Exercise requirements
The lines you return should be those containing the string "Online", taken from the data below.

Available data
═══

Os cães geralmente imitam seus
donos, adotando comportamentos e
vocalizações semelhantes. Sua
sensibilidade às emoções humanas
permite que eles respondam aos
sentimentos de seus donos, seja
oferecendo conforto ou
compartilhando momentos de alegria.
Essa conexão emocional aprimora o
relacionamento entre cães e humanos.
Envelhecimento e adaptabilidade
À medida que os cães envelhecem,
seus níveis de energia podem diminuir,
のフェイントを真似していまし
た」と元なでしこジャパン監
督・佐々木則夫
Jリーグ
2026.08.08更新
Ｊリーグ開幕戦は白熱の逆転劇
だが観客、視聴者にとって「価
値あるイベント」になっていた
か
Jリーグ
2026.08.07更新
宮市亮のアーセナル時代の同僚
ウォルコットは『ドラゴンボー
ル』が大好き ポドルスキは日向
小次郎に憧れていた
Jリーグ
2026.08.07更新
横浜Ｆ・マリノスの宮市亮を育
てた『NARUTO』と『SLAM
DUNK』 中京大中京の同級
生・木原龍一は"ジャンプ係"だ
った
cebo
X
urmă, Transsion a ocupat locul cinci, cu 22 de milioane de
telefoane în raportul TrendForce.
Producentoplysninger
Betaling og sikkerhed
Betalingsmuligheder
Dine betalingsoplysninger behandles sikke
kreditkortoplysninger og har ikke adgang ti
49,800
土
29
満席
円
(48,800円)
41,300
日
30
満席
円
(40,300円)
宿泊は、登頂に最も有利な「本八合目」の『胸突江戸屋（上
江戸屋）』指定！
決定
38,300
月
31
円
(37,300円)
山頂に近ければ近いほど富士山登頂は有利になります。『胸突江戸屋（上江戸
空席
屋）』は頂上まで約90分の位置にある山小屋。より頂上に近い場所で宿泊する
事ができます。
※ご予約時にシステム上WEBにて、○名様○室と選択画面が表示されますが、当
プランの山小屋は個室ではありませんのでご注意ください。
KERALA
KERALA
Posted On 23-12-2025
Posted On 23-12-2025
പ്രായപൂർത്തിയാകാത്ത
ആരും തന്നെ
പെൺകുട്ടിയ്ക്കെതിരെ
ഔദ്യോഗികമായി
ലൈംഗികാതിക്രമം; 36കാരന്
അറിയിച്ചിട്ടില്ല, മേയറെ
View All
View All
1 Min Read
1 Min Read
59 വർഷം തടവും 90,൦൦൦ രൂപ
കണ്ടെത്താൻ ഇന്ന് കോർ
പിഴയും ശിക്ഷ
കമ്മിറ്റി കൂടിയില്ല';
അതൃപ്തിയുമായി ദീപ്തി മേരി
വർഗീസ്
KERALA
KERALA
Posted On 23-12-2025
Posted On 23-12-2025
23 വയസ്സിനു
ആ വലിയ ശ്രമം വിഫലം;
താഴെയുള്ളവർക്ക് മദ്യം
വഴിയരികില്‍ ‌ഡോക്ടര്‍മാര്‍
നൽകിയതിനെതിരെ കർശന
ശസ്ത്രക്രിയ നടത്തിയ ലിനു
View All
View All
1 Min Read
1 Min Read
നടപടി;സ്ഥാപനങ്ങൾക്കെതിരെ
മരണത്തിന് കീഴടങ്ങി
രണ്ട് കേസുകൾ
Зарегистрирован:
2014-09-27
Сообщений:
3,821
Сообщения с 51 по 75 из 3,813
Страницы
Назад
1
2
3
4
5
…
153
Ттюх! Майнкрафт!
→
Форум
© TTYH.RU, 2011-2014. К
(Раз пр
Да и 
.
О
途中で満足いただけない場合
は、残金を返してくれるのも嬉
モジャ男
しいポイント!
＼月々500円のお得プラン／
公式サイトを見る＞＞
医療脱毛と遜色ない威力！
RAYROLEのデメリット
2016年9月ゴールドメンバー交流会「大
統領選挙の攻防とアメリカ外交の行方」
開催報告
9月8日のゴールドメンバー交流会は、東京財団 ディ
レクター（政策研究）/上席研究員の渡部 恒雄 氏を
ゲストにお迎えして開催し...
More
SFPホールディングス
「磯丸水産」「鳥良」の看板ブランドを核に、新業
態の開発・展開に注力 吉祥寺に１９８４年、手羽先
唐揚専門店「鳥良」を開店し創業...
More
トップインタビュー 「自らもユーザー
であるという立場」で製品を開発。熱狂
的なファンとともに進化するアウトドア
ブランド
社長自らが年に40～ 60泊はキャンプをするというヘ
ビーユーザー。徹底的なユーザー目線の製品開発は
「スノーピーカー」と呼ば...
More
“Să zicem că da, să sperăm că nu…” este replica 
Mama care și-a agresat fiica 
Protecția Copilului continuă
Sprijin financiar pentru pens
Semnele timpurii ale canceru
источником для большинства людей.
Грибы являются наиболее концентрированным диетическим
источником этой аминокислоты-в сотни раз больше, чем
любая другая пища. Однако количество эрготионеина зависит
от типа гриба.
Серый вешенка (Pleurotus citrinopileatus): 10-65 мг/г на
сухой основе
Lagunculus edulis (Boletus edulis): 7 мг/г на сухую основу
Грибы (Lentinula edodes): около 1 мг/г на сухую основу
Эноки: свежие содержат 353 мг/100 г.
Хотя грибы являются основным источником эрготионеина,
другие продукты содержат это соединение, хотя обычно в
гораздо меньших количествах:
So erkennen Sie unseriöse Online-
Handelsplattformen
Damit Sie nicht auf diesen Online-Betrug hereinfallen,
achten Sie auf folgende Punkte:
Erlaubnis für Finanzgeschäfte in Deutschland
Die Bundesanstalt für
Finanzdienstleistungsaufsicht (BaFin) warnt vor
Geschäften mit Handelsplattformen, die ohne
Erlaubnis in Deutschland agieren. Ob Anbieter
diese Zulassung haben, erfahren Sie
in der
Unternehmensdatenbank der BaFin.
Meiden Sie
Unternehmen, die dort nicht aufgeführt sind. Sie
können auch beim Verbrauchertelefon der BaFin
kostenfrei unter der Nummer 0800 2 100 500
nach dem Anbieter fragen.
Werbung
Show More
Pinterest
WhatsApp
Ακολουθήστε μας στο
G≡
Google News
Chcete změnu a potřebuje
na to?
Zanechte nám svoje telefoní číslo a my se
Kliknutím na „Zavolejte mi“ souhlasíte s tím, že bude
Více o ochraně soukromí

═══

Solved problem
So erkennen Sie unseriöse Online-
Damit Sie nicht auf diesen Online-Betrug hereinfallen,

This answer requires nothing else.